• **Assignment**:
Count the lines below that contain the word "casing" and give only the number.

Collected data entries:
- - - - -

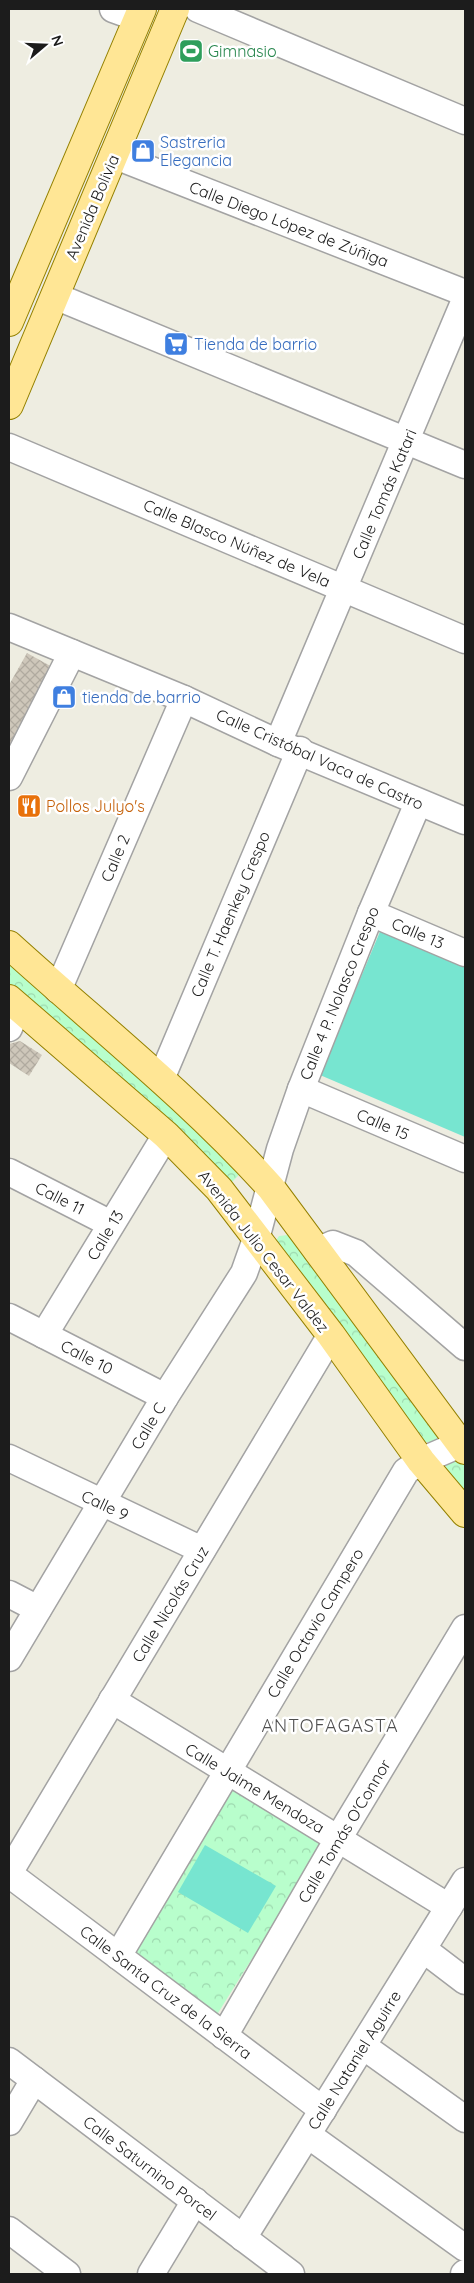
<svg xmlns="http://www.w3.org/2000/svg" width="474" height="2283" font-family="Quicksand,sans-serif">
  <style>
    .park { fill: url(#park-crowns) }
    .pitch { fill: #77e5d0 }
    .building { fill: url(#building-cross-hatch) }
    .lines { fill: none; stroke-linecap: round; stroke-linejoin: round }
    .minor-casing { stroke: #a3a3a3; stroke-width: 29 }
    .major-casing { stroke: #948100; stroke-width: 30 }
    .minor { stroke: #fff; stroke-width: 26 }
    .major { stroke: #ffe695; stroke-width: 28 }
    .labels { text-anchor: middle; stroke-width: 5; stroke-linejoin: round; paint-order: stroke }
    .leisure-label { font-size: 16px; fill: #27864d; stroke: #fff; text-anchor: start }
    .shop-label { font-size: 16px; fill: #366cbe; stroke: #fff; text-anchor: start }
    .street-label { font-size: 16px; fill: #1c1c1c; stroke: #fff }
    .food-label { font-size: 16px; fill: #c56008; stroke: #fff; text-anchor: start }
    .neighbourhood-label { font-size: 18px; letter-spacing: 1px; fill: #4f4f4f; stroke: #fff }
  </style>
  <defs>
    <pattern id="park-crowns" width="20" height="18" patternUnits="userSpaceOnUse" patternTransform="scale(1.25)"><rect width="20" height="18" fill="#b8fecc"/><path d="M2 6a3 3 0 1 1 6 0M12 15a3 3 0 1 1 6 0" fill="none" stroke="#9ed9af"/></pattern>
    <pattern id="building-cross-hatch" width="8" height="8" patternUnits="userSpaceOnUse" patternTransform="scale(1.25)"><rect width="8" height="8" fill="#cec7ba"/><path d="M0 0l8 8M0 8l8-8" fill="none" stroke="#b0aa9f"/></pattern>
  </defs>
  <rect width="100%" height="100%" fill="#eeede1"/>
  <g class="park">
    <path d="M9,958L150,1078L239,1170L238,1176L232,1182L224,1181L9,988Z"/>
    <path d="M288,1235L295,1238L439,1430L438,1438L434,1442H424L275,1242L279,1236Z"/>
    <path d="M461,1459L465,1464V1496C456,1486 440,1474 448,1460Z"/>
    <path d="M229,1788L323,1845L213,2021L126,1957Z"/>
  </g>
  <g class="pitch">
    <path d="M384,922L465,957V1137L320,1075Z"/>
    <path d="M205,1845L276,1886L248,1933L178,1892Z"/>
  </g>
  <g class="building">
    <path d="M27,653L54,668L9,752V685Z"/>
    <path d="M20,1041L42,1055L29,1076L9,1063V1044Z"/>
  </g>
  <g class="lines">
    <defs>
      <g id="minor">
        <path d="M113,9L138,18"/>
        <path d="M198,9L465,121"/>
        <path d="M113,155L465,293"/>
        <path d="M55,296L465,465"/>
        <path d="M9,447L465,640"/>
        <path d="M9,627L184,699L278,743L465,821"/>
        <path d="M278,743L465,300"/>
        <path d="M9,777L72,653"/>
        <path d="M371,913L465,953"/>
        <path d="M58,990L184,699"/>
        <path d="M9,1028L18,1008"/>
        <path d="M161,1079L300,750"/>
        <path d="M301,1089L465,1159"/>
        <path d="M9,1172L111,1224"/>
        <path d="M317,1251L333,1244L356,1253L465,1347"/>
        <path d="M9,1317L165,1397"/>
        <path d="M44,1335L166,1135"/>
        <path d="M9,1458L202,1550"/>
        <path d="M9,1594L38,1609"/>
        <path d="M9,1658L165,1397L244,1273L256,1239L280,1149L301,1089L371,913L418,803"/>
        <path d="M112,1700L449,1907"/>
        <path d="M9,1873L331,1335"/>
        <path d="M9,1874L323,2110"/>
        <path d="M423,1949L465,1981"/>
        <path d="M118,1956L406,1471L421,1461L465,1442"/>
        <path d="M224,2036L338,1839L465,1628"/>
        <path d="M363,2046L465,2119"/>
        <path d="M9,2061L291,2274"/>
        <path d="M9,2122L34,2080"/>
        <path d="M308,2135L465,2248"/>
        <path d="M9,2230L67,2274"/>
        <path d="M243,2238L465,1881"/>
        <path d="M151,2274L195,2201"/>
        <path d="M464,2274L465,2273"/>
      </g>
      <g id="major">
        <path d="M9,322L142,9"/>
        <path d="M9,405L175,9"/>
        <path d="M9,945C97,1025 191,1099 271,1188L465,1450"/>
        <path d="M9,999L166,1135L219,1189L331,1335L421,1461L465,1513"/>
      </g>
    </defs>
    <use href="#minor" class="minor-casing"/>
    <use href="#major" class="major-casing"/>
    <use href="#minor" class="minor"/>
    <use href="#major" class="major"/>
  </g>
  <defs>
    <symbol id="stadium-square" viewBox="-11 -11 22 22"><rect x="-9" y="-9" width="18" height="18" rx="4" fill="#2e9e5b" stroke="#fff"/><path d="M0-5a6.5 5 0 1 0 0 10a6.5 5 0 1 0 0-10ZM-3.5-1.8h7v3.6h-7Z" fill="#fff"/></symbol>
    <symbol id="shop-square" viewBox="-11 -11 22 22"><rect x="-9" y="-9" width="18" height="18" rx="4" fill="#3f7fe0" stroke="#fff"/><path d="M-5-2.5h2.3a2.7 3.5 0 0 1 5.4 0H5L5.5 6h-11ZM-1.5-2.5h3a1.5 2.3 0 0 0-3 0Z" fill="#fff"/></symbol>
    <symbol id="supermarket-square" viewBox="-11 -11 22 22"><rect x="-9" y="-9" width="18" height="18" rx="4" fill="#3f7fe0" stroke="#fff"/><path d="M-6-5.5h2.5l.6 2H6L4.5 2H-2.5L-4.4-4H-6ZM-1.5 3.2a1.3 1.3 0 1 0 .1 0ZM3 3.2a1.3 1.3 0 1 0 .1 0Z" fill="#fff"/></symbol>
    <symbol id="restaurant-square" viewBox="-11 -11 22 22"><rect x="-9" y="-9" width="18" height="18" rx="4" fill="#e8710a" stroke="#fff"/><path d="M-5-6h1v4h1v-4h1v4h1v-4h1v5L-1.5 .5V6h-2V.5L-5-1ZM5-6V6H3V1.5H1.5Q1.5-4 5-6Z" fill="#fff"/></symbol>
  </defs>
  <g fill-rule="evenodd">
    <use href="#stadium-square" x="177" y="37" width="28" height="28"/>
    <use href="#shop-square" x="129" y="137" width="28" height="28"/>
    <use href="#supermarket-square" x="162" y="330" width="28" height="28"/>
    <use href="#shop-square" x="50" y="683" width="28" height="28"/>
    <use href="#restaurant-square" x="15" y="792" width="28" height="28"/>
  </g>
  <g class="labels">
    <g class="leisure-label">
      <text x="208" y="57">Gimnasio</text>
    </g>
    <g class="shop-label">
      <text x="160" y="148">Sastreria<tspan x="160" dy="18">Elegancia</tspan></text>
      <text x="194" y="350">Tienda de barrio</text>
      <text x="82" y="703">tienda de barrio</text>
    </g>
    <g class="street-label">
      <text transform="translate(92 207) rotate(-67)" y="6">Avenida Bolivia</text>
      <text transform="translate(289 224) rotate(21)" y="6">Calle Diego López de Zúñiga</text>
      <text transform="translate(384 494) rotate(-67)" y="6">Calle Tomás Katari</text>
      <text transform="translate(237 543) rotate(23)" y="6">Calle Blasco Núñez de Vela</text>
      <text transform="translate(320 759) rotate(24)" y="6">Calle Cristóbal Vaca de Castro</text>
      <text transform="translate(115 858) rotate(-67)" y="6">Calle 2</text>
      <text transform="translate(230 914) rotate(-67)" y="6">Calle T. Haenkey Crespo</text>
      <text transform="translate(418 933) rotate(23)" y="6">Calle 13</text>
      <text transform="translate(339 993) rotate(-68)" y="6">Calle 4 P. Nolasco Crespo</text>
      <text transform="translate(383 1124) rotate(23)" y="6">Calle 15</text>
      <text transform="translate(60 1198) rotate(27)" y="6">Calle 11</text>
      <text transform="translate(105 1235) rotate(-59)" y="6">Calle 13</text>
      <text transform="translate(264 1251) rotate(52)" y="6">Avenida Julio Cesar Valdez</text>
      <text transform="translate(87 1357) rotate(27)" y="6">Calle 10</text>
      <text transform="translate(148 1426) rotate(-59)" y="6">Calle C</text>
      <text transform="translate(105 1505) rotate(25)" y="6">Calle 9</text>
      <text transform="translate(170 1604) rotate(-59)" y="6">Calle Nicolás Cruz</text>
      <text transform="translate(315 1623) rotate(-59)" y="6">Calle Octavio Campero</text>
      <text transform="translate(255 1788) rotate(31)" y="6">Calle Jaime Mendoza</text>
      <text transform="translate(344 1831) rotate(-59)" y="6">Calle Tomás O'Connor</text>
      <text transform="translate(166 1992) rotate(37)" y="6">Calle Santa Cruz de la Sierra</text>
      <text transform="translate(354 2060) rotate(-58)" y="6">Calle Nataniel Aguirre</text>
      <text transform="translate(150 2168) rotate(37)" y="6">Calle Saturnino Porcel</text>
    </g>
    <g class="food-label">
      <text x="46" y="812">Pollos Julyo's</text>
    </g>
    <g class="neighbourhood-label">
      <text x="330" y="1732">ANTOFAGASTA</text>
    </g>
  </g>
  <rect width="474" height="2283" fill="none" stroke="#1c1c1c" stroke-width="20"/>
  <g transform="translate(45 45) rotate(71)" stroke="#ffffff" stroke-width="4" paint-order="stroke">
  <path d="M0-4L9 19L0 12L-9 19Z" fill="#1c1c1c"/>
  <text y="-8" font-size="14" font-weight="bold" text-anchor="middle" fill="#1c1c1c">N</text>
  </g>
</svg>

- - - - -

• **Response box**:
4